Raporlara göre erkek şiddeti faillerinin birinci sırasında kocalar ve babalar var. Zaten evlenmek dışında bir yaşama seçeneği tanımadıkları, “gelinlikle girdin kefenle çıkarsın”  dedikleri o evlerde, şiddetin her türlüsüne maruz kalıyoruz, ölüyoruz zaten, daha ötesi yok.

“İstanbul Sözleşmesi, bu şiddete annelerimiz, annannelerimiz gibi  sesimiz çıkarmadan katlanmak zorunda kalmayalım, insanca yaşayalım diye hazırlanmış bir sözleşme. İmzacı ülkelere erkek şiddetiyle bütünlüklü olarak, yani hukuktan, medyaya, eğitimden, yöneticilerin söylemlerine kadar, mücadele etme yükümlülüğü getiriyor. Aynı zamanda erkek şiddetinin ortadan kalkmasının ön koşulu olarak da taraf olan devletlere yaşamda kadın erkek eşitliğini sağlama görevini veriyor.  

“Tartışmalara sebep olan 4. madde; ev içinde şiddete uğrayan herkesi; kadın, çocuk, yaşlı, erkek, engelli gibi pek çok grubu cinsiyet, ırk, renk, dil, din, siyasi veya başka tür görüş, cinsel yönelim, cinsiyet kimliği, medeni hal, göçmenlik statüsü gibi, herhangi bir nedenle ayrımcılık yapmaksızın korumayı temin eder.
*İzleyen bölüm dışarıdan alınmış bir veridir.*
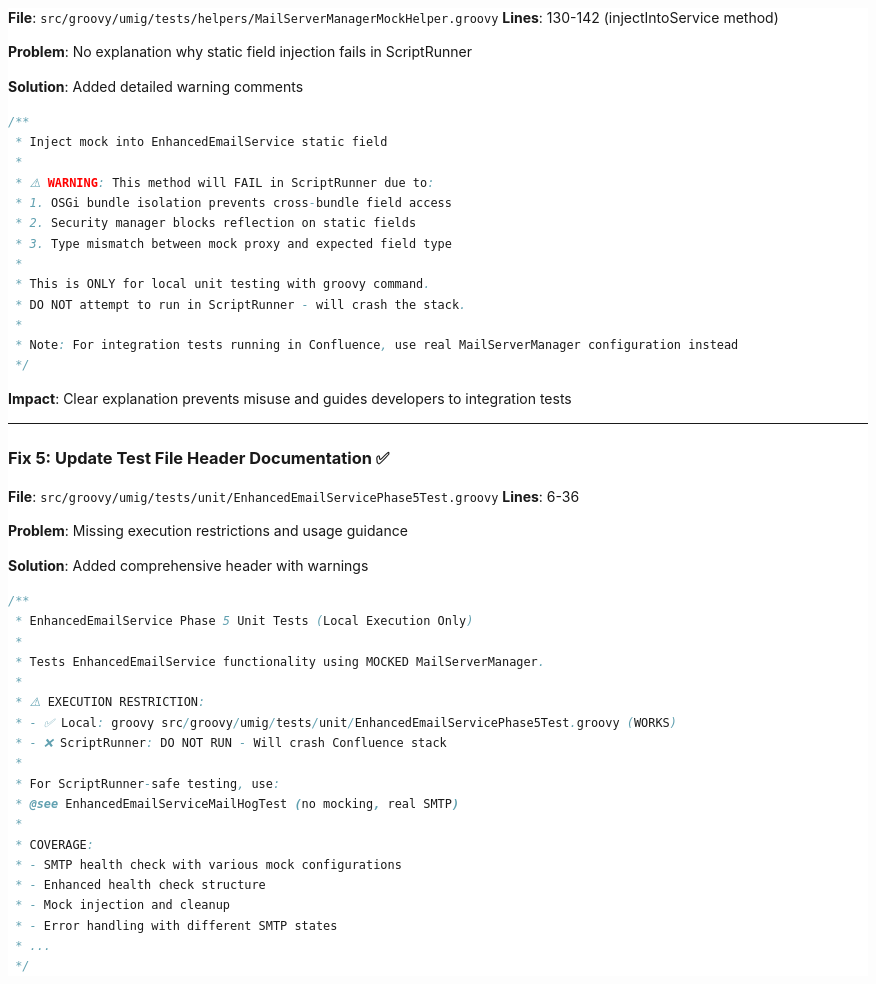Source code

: **File**: `src/groovy/umig/tests/helpers/MailServerManagerMockHelper.groovy`
**Lines**: 130-142 (injectIntoService method)

**Problem**: No explanation why static field injection fails in ScriptRunner

**Solution**: Added detailed warning comments

```groovy
/**
 * Inject mock into EnhancedEmailService static field
 *
 * ⚠️ WARNING: This method will FAIL in ScriptRunner due to:
 * 1. OSGi bundle isolation prevents cross-bundle field access
 * 2. Security manager blocks reflection on static fields
 * 3. Type mismatch between mock proxy and expected field type
 *
 * This is ONLY for local unit testing with groovy command.
 * DO NOT attempt to run in ScriptRunner - will crash the stack.
 *
 * Note: For integration tests running in Confluence, use real MailServerManager configuration instead
 */
```

**Impact**: Clear explanation prevents misuse and guides developers to integration tests

---

### Fix 5: Update Test File Header Documentation ✅

**File**: `src/groovy/umig/tests/unit/EnhancedEmailServicePhase5Test.groovy`
**Lines**: 6-36

**Problem**: Missing execution restrictions and usage guidance

**Solution**: Added comprehensive header with warnings

```groovy
/**
 * EnhancedEmailService Phase 5 Unit Tests (Local Execution Only)
 *
 * Tests EnhancedEmailService functionality using MOCKED MailServerManager.
 *
 * ⚠️ EXECUTION RESTRICTION:
 * - ✅ Local: groovy src/groovy/umig/tests/unit/EnhancedEmailServicePhase5Test.groovy (WORKS)
 * - ❌ ScriptRunner: DO NOT RUN - Will crash Confluence stack
 *
 * For ScriptRunner-safe testing, use:
 * @see EnhancedEmailServiceMailHogTest (no mocking, real SMTP)
 *
 * COVERAGE:
 * - SMTP health check with various mock configurations
 * - Enhanced health check structure
 * - Mock injection and cleanup
 * - Error handling with different SMTP states
 * ...
 */
```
Aynı ayrımcılık yasağı Anayasa’da da mevcuttur. Sözleşme cinsel kimliklere ilişkin olarak devletlere şiddetten ve ayrımcılıktan koruma yükümlülüğü getirmektedir.

“İstanbul Sözleşmesi’nin eşcinselliği öven ya da kınayan bir maddesi yoktur. Söz konusu olan 4. Madde, şiddet varsa kimseye ayrımcılık yapamazsınız der. Nasıl ki şiddete maruz kalan kişilere ten rengine, evli olup olmamasına, siyasi görüşü ya da dini inancına göre ayrım yapılamazsa, cinsel yönelim ve cinsiyet kimliği nedeniyle de ayrımcılık yapılamaz der. LGBTİ+ düşmanlığının son derece tırmandırıldığı bir iklimden geçiyoruz. Kısa süre önce pandeminin nedeninin LGBTİ+ bireyler olduğunu bile işittik Diyanet İşleri Başkanından. Başka bir deyişle çocuklar, kadınlar ve LGBTİ+ bireyler  erkek şiddetine karşı yalnız, çaresiz kalmasın diye hukuki koruma sağlıyor sözleşme. Düşünün ki biz yürürlükteki İstanbul Sözleşmesi ve 6284 sayılı Kanun’a rağmen öldürülüyoruz, bunlar tamamen kaldırılınca halimiz nice olacak acaba?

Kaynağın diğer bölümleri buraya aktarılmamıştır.